In un’epoca di crescente attenzione alla sostenibilità, anche il cibo per animali deve rispondere a criteri ambientali più rigorosi.
La posizione dei ricercatori
Il responsabile dello studio, John Harvey, della Royal School of Veterinary Studies dell’Università di Edimburgo, osserva che molti proprietari sono divisi tra visioni tradizionali e responsabilità ambientali.

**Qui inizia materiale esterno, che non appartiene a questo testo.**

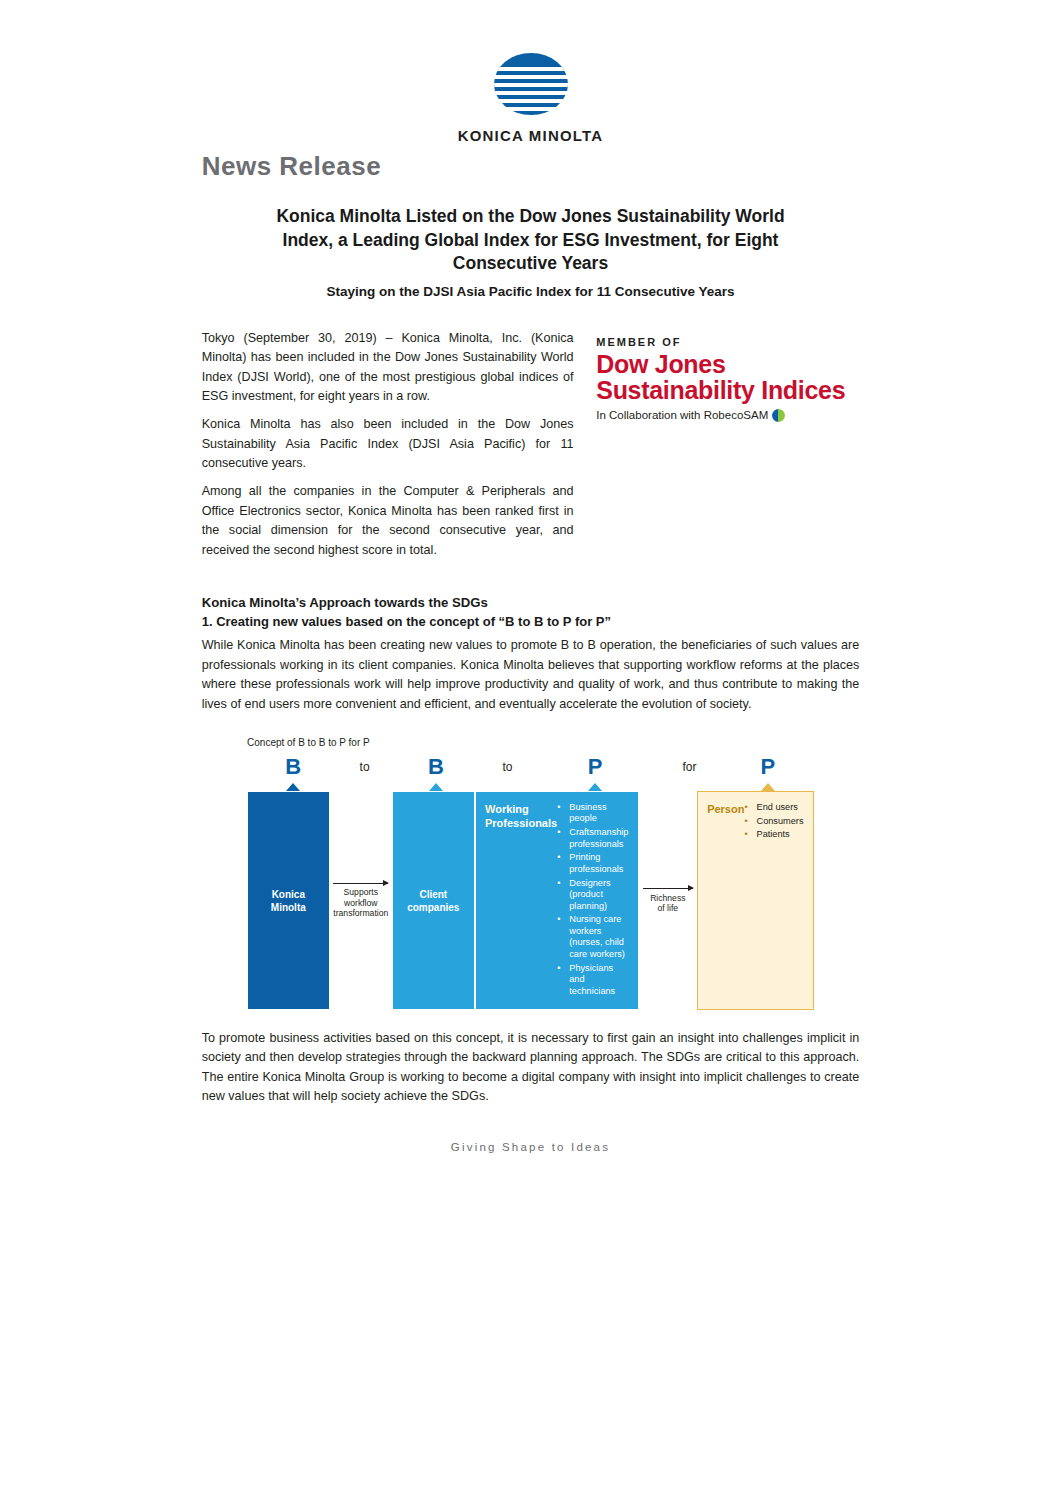KONICA MINOLTA
News Release
Konica Minolta Listed on the Dow Jones Sustainability World
Index, a Leading Global Index for ESG Investment, for Eight
Consecutive Years
Staying on the DJSI Asia Pacific Index for 11 Consecutive Years
Tokyo (September 30, 2019) – Konica Minolta, Inc. (Konica Minolta) has been included in the Dow Jones Sustainability World Index (DJSI World), one of the most prestigious global indices of ESG investment, for eight years in a row.
Konica Minolta has also been included in the Dow Jones Sustainability Asia Pacific Index (DJSI Asia Pacific) for 11 consecutive years.
Among all the companies in the Computer & Peripherals and Office Electronics sector, Konica Minolta has been ranked first in the social dimension for the second consecutive year, and received the second highest score in total.
MEMBER OF
Dow JonesSustainability Indices
In Collaboration with RobecoSAM
Konica Minolta’s Approach towards the SDGs
1. Creating new values based on the concept of “B to B to P for P”
While Konica Minolta has been creating new values to promote B to B operation, the beneficiaries of such values are professionals working in its client companies. Konica Minolta believes that supporting workflow reforms at the places where these professionals work will help improve productivity and quality of work, and thus contribute to making the lives of end users more convenient and efficient, and eventually accelerate the evolution of society.
Concept of B to B to P for P
B
to
B
to
P
for
P
Konica
Minolta
Supports
workflow
transformation
Client
companies
Working
Professionals
Business people
Craftsmanship professionals
Printing professionals
Designers (product planning)
Nursing care workers
(nurses, child care workers)
Physicians and technicians
Richness
of life
Person
End users
Consumers
Patients
To promote business activities based on this concept, it is necessary to first gain an insight into challenges implicit in society and then develop strategies through the backward planning approach. The SDGs are critical to this approach. The entire Konica Minolta Group is working to become a digital company with insight into implicit challenges to create new values that will help society achieve the SDGs.
Giving Shape to Ideas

«Come veterinario che lavora nel campo della sostenibilità ambientale – afferma Harvey -, vedo regolarmente proprietari divisi tra l’idea del cane come “lupo” carnivoro e il desiderio di ridurre i danni ambientali. La nostra ricerca mostra quanto l’impatto climatico del cibo per cani sia davvero ampio e variabile. È importante che i proprietari sappiano che scegliere alimenti senza cereali, umidi o crudi può comportare impatti più elevati rispetto alle crocchette secche standard. L’industria del pet food dovrebbe assicurarsi che i tagli di carne utilizzati siano quelli normalmente non consumati dagli esseri umani e che l’etichettatura sia chiara. Questi passi possono aiutarci ad avere cani sani e ben nutriti, con un’impronta più leggera sul pianeta».
La ricerca dimostra che scegliere alimenti umidi, crudi o senza cereali può comportare emissioni più elevate rispetto alle crocchette secche standard.
Lo studio, finanziato dal Biotechnology and Biological Sciences Research Council (BBSRC), è pubblicato sul Journal of Cleaner Production.
Un appello all’industria del pet food
Infine, i ricercatori invitano l’industria del pet food ad assumersi una maggiore responsabilità ambientale. L’uso di tagli di carne non destinati al consumo umano rappresenta un primo passo concreto.
Etichette più chiare e filiere più sostenibili possono contribuire a garantire cani sani e ben nutriti, riducendo allo stesso tempo l’impronta ecologica sul pianeta.